In today’s cryptocurrency hysteria, everyone is an even 70 blockchain wizard launching a fresh hedge fund.
In reaction, they received a great deal of criticism on social mass media. And rightly so.
I’ll arrive at the specific issues with the Weiss Cryptocurrency Ratings, but first I must explain that the low quality of these ratings is merely an illustration of the current hysteria around cryptoassets more generally.
Weiss Ratings includes a long history being an independent ratings company covering traditional possessions, but it’s crystal clear they don’t realize Bitcoin at all. Nevertheless, Weiss Ratings isn’t alone in their Dunning-Krugering. This type of thinking is incredibly common for new individuals who are coming to Bitcoin for the very first time, and there might not necessarily be any way to obtain around it. People have to understand on their own. In accordance with Morgan Stanley, with 84 of these starting out just this past year. Who have thought there will be so many cryptocurrency experts sitting around who can offer their opinions just as the full total value of most cryptoassets was reaching all-time highs? Just what a great coincidence!
The Bitcoin Rating
The first thing we should talk about could be the Bitcoin rating. Bitcoin may be the gold standard in the cryptoasset ecosystem. The cryptoasset market all together is only possible due to Bitcoin. No other cryptoasset has the network effects, liquidity, reliability or longevity that Bitcoin has. When there’s a cryptoasset price panic, Bitcoin doesn’t fall as fast as the altcoins. It’s often referred to as the reserve currency of cryptoassets. In a rating system that is designed around the avoidance of risk, Bitcoin should be the star of the show.
But no. Ethereum.
The EOS rating is particularly notable as the project hasn’t even launched yet. There is so much disagreement with Bitcoin’s initial rating in the Weiss Cryptocurrency Ratings that Weiss Ratings made a post explaining their reasoning behind the rating. As the post noted Bitcoin’s superb fundamentals, in addition, it claimed that the world’s first cryptoasset is without other areas.
“Bitcoin falls short in two other important areas: Our Risk Index, reflecting extreme price volatility[,] and our Technology Index, reflecting Bitcoin’s weaknesses in governance, energy consumption and scalability,” said your blog post.
In terms of the chance Index, The Technology Index is where they really lose me.Bitcoin gets the strongest governance out of any cryptoasset network around today because it may be the only one which has reached an even of adoption that means it is less vulnerable to an individual entity having an excessive amount of control over the system. The worthiness proposition of a coin with “strong governance” is leaner than a coin without governance at all as the whole point of the systems is usually to be permissionless and resistant to censorship.
Energy consumption is irrelevant and contains no place in an assessment of cryptoasset valuations. Perhaps Weiss Ratings could explain the relevance within the future.

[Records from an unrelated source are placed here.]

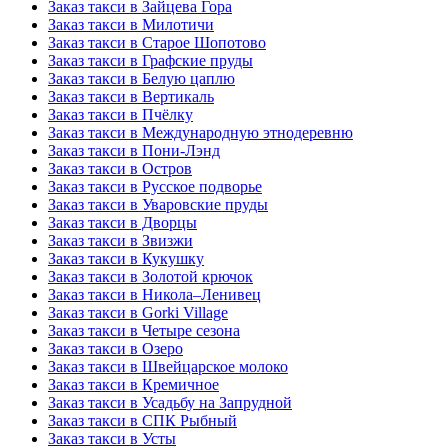
Заказ такси в Зайцева Гора
Заказ такси в Милотичи
Заказ такси в Старое Шопотово
Заказ такси в Графские пруды
Заказ такси в Белую цаплю
Заказ такси в Вертикаль
Заказ такси в Пчёлку
Заказ такси в Международную этнодеревню
Заказ такси в Пони-Лэнд
Заказ такси в Остров
Заказ такси в Русское подворье
Заказ такси в Уваровские пруды
Заказ такси в Дворцы
Заказ такси в Звизжи
Заказ такси в Кукушку
Заказ такси в Золотой крючок
Заказ такси в Никола–Ленивец
Заказ такси в Gorki Village
Заказ такси в Четыре сезона
Заказ такси в Озеро
Заказ такси в Швейцарское молоко
Заказ такси в Кремичное
Заказ такси в Усадьбу на Запрудной
Заказ такси в СПК Рыбный
Заказ такси в Усты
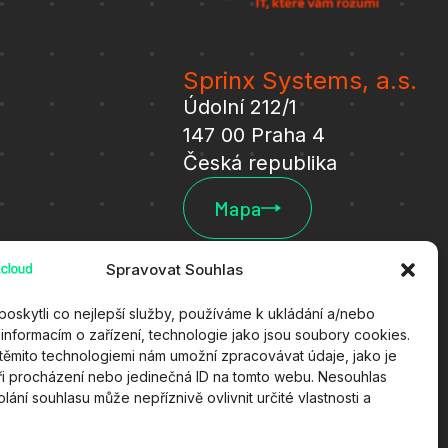
Sprinx Systems, a.s.
Údolní 212/1
147 00 Praha 4
Česká republika
Mapa
Spravovat Souhlas
oskytli co nejlepší služby, používáme k ukládání a/nebo
 informacím o zařízení, technologie jako jsou soubory cookies.
 těmito technologiemi nám umožní zpracovávat údaje, jako je
ři procházení nebo jedinečná ID na tomto webu. Nesouhlas
ání souhlasu může nepříznivě ovlivnit určité vlastnosti a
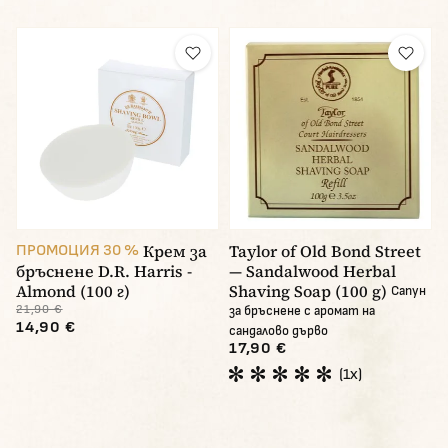
Крем за
Taylor of Old Bond Street
ПРОМОЦИЯ 30 %
бръснене D.R. Harris -
— Sandalwood Herbal
Almond (100 г)
Shaving Soap (100 g)
Сапун
21,90 €
за бръснене с аромат на
14,90 €
сандалово дърво
17,90 €
(1x)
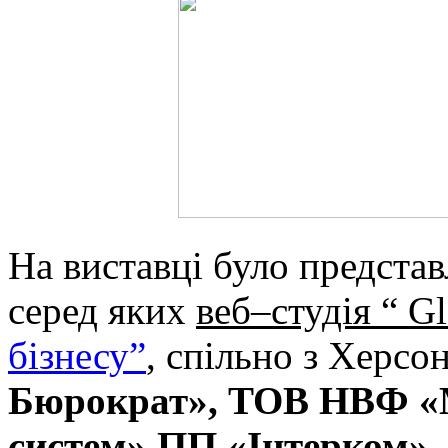
На виставці було представ
серед яких
веб–студія “ G
бізнесу”
, спільно з Херс
Бюрократ», ТОВ НВФ «М
систем»,ПП «Інтерком»,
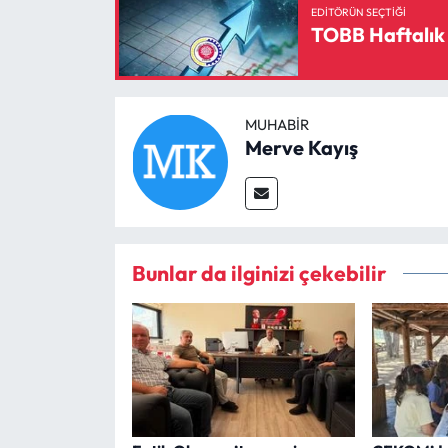
EDITÖRÜN SEÇTIĞI
TOBB Haftalık 
MUHABIR
Merve Kayış
Bunlar da ilginizi çekebilir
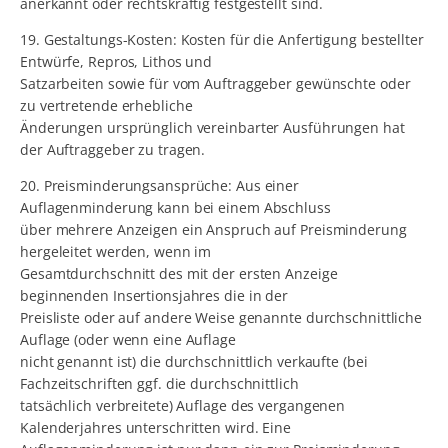
anerkannt oder rechtskräftig festgestellt sind.
19. Gestaltungs-Kosten: Kosten für die Anfertigung bestellter
Entwürfe, Repros, Lithos und
Satzarbeiten sowie für vom Auftraggeber gewünschte oder
zu vertretende erhebliche
Änderungen ursprünglich vereinbarter Ausführungen hat
der Auftraggeber zu tragen.
20. Preisminderungsansprüche: Aus einer
Auflagenminderung kann bei einem Abschluss
über mehrere Anzeigen ein Anspruch auf Preisminderung
hergeleitet werden, wenn im
Gesamtdurchschnitt des mit der ersten Anzeige
beginnenden Insertionsjahres die in der
Preisliste oder auf andere Weise genannte durchschnittliche
Auflage (oder wenn eine Auflage
nicht genannt ist) die durchschnittlich verkaufte (bei
Fachzeitschriften ggf. die durchschnittlich
tatsächlich verbreitete) Auflage des vergangenen
Kalenderjahres unterschritten wird. Eine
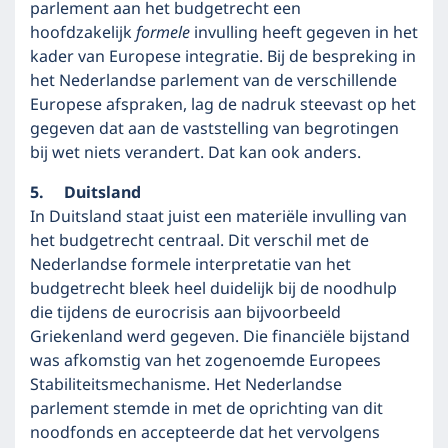
parlement aan het budgetrecht een
hoofdzakelijk
formele
invulling heeft gegeven in het
kader van Europese integratie. Bij de bespreking in
het Nederlandse parlement van de verschillende
Europese afspraken, lag de nadruk steevast op het
gegeven dat aan de vaststelling van begrotingen
bij wet niets verandert. Dat kan ook anders.
5. Duitsland
In Duitsland staat juist een materiële invulling van
het budgetrecht centraal. Dit verschil met de
Nederlandse formele interpretatie van het
budgetrecht bleek heel duidelijk bij de noodhulp
die tijdens de eurocrisis aan bijvoorbeeld
Griekenland werd gegeven. Die financiële bijstand
was afkomstig van het zogenoemde Europees
Stabiliteitsmechanisme. Het Nederlandse
parlement stemde in met de oprichting van dit
noodfonds en accepteerde dat het vervolgens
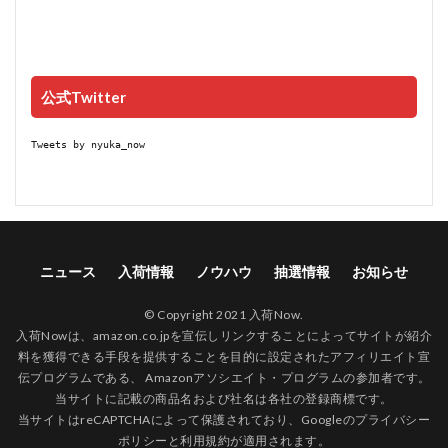
公式Twitter
Tweets by nyuka_now
ニュース
入荷情報
ノウハウ
抽選情報
お知らせ
© Copyright 2021 入荷Now.
入荷Nowは、amazon.co.jpを宣伝しリンクすることによってサイトが紹介
料を獲得できる手段を提供することを目的に設定されたアフィリエイト宣
伝プログラムである、 Amazonアソシエイト・プログラムの参加者です。
当サイトに記載の商品名および社名は各社の登録商標です。
当サイトはreCAPTCHAによって保護されており、Googleの
プライバシー
ポリシー
と
利用規約
が適用されます。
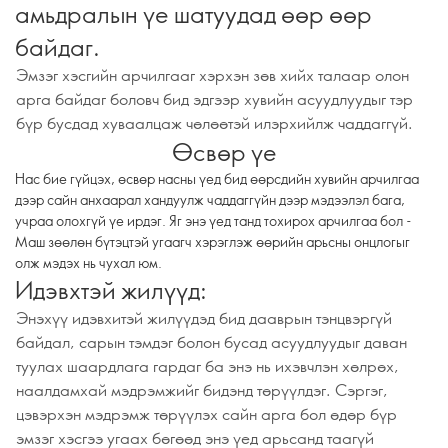
амьдралын үе шатуудад өөр өөр
байдаг.
Эмзэг хэсгийн арчилгааг хэрхэн зөв хийх талаар олон
арга байдаг боловч бид эдгээр хувийн асуудлуудыг тэр
бүр бусдад хуваалцаж чөлөөтэй илэрхийлж чаддаггүй.
Өсвөр үе
Нас бие гүйцэх, өсвөр насны үед бид өөрсдийн хувийн арчилгаа
дээр сайн анхаарал хандуулж чаддаггүйн дээр мэдээлэл бага,
учраа олохгүй үе ирдэг. Яг энэ үед танд тохирох арчилгаа бол -
Маш зөөлөн бүтэцтэй угаагч хэрэглэж өөрийн арьсны онцлогыг
олж мэдэх нь чухал юм.
Идэвхтэй жилүүд:
Энэхүү идэвхитэй жилүүдэд бид дааврын тэнцвэргүй
байдал, сарын тэмдэг болон бусад асуудлуудыг даван
туулах шаардлага гардаг ба энэ нь ихэвчлэн хөлрөх,
наалдамхай мэдрэмжийг бидэнд төрүүлдэг. Сэргэг,
цэвэрхэн мэдрэмж төрүүлэх сайн арга бол өдөр бүр
эмзэг хэсгээ угаах бөгөөд энэ үед арьсанд таагүй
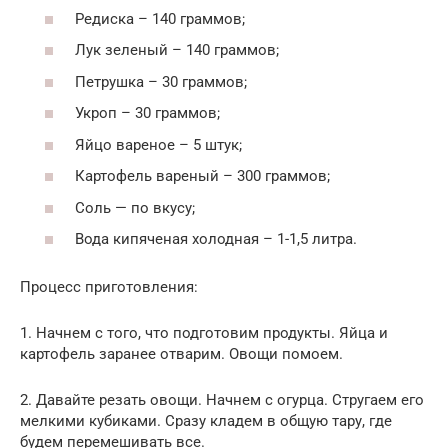
Редиска – 140 граммов;
Лук зеленый – 140 граммов;
Петрушка – 30 граммов;
Укроп – 30 граммов;
Яйцо вареное – 5 штук;
Картофель вареный – 300 граммов;
Соль — по вкусу;
Вода кипяченая холодная – 1-1,5 литра.
Процесс приготовления:
1. Начнем с того, что подготовим продукты. Яйца и
картофель заранее отварим. Овощи помоем.
2. Давайте резать овощи. Начнем с огурца. Стругаем его
мелкими кубиками. Сразу кладем в общую тару, где
будем перемешивать все.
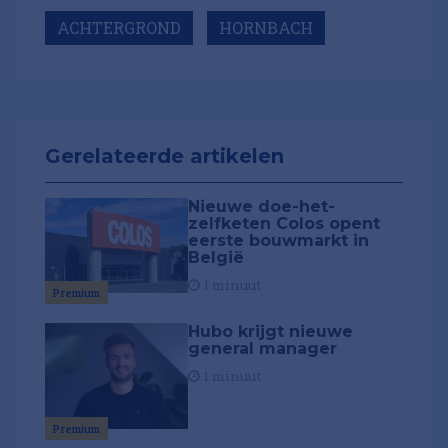
ACHTERGROND
HORNBACH
Gerelateerde artikelen
Nieuwe doe-het-
zelfketen Colos opent
eerste bouwmarkt in
België
1 minuut
Premium
Hubo krijgt nieuwe
general manager
1 minuut
Premium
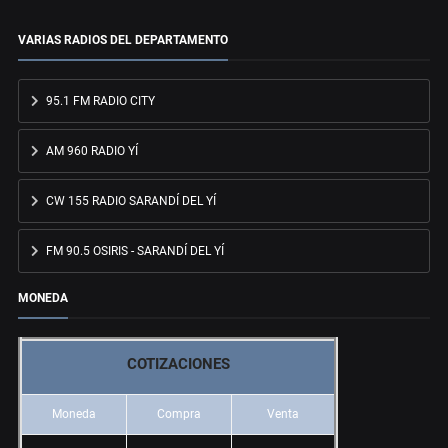
VARIAS RADIOS DEL DEPARTAMENTO
95.1 FM RADIO CITY
AM 960 RADIO YÍ
CW 155 RADIO SARANDÍ DEL YÍ
FM 90.5 OSIRIS - SARANDÍ DEL YÍ
MONEDA
COTIZACIONES
Moneda
Compra
Venta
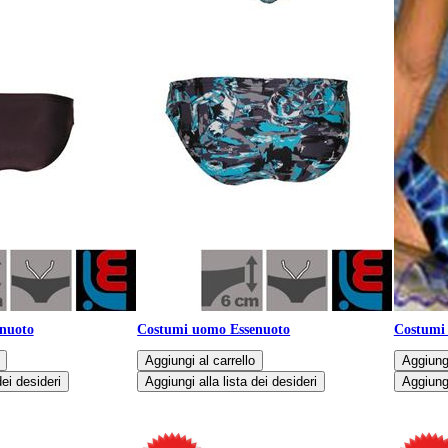
nuoto
Costumi uomo Essenuoto
Costumi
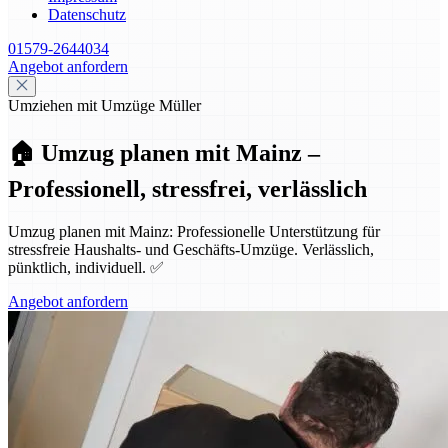
Datenschutz
01579-2644034
Angebot anfordern
Umziehen mit Umzüge Müller
🏠 Umzug planen mit Mainz –
Professionell, stressfrei, verlässlich
Umzug planen mit Mainz: Professionelle Unterstützung für
stressfreie Haushalts- und Geschäfts-Umzüge. Verlässlich,
pünktlich, individuell. ✅
Angebot anfordern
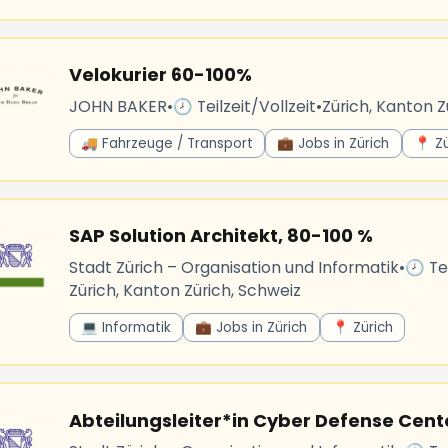
Velokurier 60-100%
JOHN BAKER
•
🕗 Teilzeit/Vollzeit
•
Zürich, Kanton Z
🚚 Fahrzeuge / Transport
💼 Jobs in Zürich
📍 Zü
SAP Solution Architekt, 80-100 %
Stadt Zürich – Organisation und Informatik
•
🕗 Tei
Zürich, Kanton Zürich, Schweiz
💻 Informatik
💼 Jobs in Zürich
📍 Zürich
Abteilungsleiter*in Cyber Defense Cent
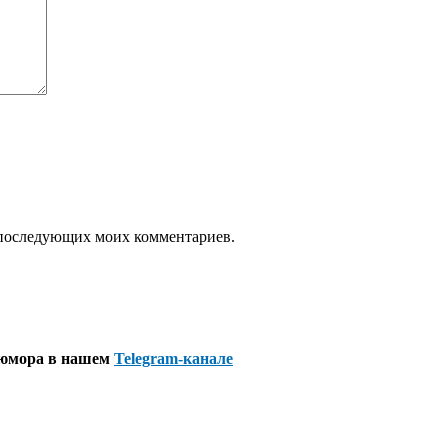
ля последующих моих комментариев.
 юмора в нашем
Telegram-канале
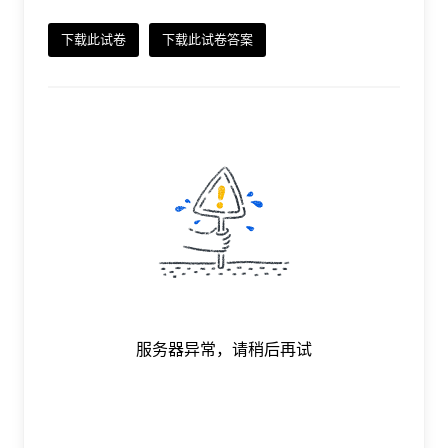
下载此试卷
下载此试卷答案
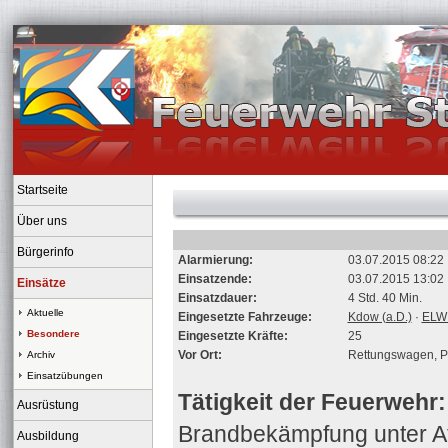
Startseite
Über uns
Bürgerinfo
Alarmierung:
03.07.2015 08:22
Einsatzende:
03.07.2015 13:02
Einsätze
Einsatzdauer:
4 Std. 40 Min.
Aktuelle
Eingesetzte Fahrzeuge:
Kdow (a.D.)
·
ELW
Besondere
Eingesetzte Kräfte:
25
Vor Ort:
Rettungswagen, Po
Archiv
Einsatzübungen
Tätigkeit der Feuerwehr:
Ausrüstung
Brandbekämpfung unter At
Ausbildung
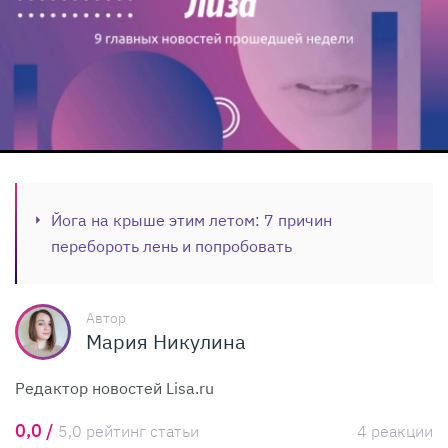
Йога на крыше этим летом: 7 причин
перебороть лень и попробовать
Автор
Мария Никулина
Редактор новостей Lisa.ru
0,0 /
5,0 рейтинг статьи
4 реакции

Weiss Ratings’ knock on Bitcoin with regards to scalability is because of the 4 MB block weight limit. “It really is encountering major network bottlenecks, causing delays and high transactions costs,” says an announcement from the ratings publication.
Quite simply, Weiss Ratings thinks way too many folks are using Bitcoin to transact, so that it should get a lower grade.
Every cryptocurrency network faces a tradeoff between centralization and transaction costs if enough folks are using it. Building layers together with the base blockchain is considered as the best approach to scaling these cryptocurrency networks further, and Bitcoin’s first stab as of this scaling method, referred to as the lightning network, has already been being played around with on mainnet.
If Bitcoin gets a knock in scalability, it’s likely they haven’t accounted for the centralization tradeoffs – with regards to technical implementations and/or governance – that include another, “more scalable” networks.
Electroneum and Monero
The clearest indicators that the Weiss Cryptocurrency Ratings are complete hogwash are located when you compare a number of the ratings on the list.
For instance, Zcash and SmartCash have exactly the same rating. SmartCash is apparently a knockoff of Dash which has significantly less than $1 million worth of trading volume within the last a day. But at the very least Zcash does something interesting.
Both most hilarious cryptocurrencies to compare from the Weiss Cryptocurrency Ratings are Monero and Electroneum. Monero is really a C and Electroneum is really a C-.
Elements of the Electroneum paper are plagiarized from the initial CryptoNote paper, which Monero is situated. The development team behind Electroneum is indeed inept that they didn’t know zero-fee transactions will be a bad idea.
A close call
But yes, this can be a close call. The problems with the Weiss Cryptocurrency Ratings should come as no real surprise. In the end, they’re new here. They don’t know very well what they don’t know. Their status as the expert cryptocurrency ratings agency is self-proclaimed, much like every other cryptocurrency expert that has popped up over the past few months.
This is an impression piece by Kyle Torpey. The views expressed are their own , nor necessarily reflect those of BTC Media Inc or Bitcoin Magazine.